PROBLEM DESCRIPTION: Every entry below must be reproduced exactly.

(Extracted page text data)
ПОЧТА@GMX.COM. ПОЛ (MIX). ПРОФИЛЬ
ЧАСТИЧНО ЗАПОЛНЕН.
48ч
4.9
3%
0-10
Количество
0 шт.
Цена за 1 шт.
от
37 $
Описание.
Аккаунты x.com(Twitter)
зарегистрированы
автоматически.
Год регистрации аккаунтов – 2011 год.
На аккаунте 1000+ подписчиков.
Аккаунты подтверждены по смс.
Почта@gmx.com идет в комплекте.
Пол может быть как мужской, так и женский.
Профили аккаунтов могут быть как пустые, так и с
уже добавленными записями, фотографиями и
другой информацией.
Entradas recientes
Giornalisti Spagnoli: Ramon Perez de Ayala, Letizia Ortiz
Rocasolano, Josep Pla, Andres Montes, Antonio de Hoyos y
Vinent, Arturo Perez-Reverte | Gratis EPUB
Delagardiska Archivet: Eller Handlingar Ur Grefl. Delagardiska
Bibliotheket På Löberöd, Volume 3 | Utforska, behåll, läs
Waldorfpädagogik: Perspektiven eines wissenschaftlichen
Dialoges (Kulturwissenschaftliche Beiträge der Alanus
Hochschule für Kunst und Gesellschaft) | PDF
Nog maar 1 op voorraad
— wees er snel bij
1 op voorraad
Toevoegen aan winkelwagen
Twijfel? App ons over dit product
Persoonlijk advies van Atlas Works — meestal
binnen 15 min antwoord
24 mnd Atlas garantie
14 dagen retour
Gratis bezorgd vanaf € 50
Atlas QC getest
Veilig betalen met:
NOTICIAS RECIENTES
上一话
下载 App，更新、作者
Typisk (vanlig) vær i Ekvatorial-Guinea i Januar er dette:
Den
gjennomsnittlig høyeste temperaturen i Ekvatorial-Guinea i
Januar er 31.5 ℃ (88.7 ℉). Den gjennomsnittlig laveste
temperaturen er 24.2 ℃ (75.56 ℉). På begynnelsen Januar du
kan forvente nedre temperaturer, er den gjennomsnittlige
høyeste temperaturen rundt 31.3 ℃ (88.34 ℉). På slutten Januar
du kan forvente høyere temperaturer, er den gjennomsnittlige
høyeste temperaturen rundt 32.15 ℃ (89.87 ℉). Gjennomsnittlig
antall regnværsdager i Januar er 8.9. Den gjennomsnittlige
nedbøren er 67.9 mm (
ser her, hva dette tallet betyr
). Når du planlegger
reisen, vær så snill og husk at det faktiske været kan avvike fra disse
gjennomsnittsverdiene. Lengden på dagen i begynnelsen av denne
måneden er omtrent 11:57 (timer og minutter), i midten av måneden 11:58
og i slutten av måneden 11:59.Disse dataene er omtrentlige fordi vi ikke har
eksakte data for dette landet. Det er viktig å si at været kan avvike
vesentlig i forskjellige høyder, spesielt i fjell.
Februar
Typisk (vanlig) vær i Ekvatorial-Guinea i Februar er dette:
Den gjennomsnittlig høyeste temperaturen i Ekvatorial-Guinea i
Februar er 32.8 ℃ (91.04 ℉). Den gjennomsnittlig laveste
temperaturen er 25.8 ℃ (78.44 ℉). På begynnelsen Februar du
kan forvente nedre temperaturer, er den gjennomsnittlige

RESULT FOR THIS EXERCISE:
ПОЧТА@GMX.COM. ПОЛ (MIX). ПРОФИЛЬ
ЧАСТИЧНО ЗАПОЛНЕН.
48ч
4.9
3%
0-10
Количество
0 шт.
Цена за 1 шт.
от
37 $
Описание.
Аккаунты x.com(Twitter)
зарегистрированы
автоматически.
Год регистрации аккаунтов – 2011 год.
На аккаунте 1000+ подписчиков.
Аккаунты подтверждены по смс.
Почта@gmx.com идет в комплекте.
Пол может быть как мужской, так и женский.
Профили аккаунтов могут быть как пустые, так и с
уже добавленными записями, фотографиями и
другой информацией.
Entradas recientes
Giornalisti Spagnoli: Ramon Perez de Ayala, Letizia Ortiz
Rocasolano, Josep Pla, Andres Montes, Antonio de Hoyos y
Vinent, Arturo Perez-Reverte | Gratis EPUB
Delagardiska Archivet: Eller Handlingar Ur Grefl. Delagardiska
Bibliotheket På Löberöd, Volume 3 | Utforska, behåll, läs
Waldorfpädagogik: Perspektiven eines wissenschaftlichen
Dialoges (Kulturwissenschaftliche Beiträge der Alanus
Hochschule für Kunst und Gesellschaft) | PDF
Nog maar 1 op voorraad
— wees er snel bij
1 op voorraad
Toevoegen aan winkelwagen
Twijfel? App ons over dit product
Persoonlijk advies van Atlas Works — meestal
binnen 15 min antwoord
24 mnd Atlas garantie
14 dagen retour
Gratis bezorgd vanaf € 50
Atlas QC getest
Veilig betalen met:
NOTICIAS RECIENTES
上一话
下载 App，更新、作者
Typisk (vanlig) vær i Ekvatorial-Guinea i Januar er dette:
Den
gjennomsnittlig høyeste temperaturen i Ekvatorial-Guinea i
Januar er 31.5 ℃ (88.7 ℉). Den gjennomsnittlig laveste
temperaturen er 24.2 ℃ (75.56 ℉). På begynnelsen Januar du
kan forvente nedre temperaturer, er den gjennomsnittlige
høyeste temperaturen rundt 31.3 ℃ (88.34 ℉). På slutten Januar
du kan forvente høyere temperaturer, er den gjennomsnittlige
høyeste temperaturen rundt 32.15 ℃ (89.87 ℉). Gjennomsnittlig
antall regnværsdager i Januar er 8.9. Den gjennomsnittlige
nedbøren er 67.9 mm (
ser her, hva dette tallet betyr
). Når du planlegger
reisen, vær så snill og husk at det faktiske været kan avvike fra disse
gjennomsnittsverdiene. Lengden på dagen i begynnelsen av denne
måneden er omtrent 11:57 (timer og minutter), i midten av måneden 11:58
og i slutten av måneden 11:59.Disse dataene er omtrentlige fordi vi ikke har
eksakte data for dette landet. Det er viktig å si at været kan avvike
vesentlig i forskjellige høyder, spesielt i fjell.
Februar
Typisk (vanlig) vær i Ekvatorial-Guinea i Februar er dette:
Den gjennomsnittlig høyeste temperaturen i Ekvatorial-Guinea i
Februar er 32.8 ℃ (91.04 ℉). Den gjennomsnittlig laveste
temperaturen er 25.8 ℃ (78.44 ℉). På begynnelsen Februar du
kan forvente nedre temperaturer, er den gjennomsnittlige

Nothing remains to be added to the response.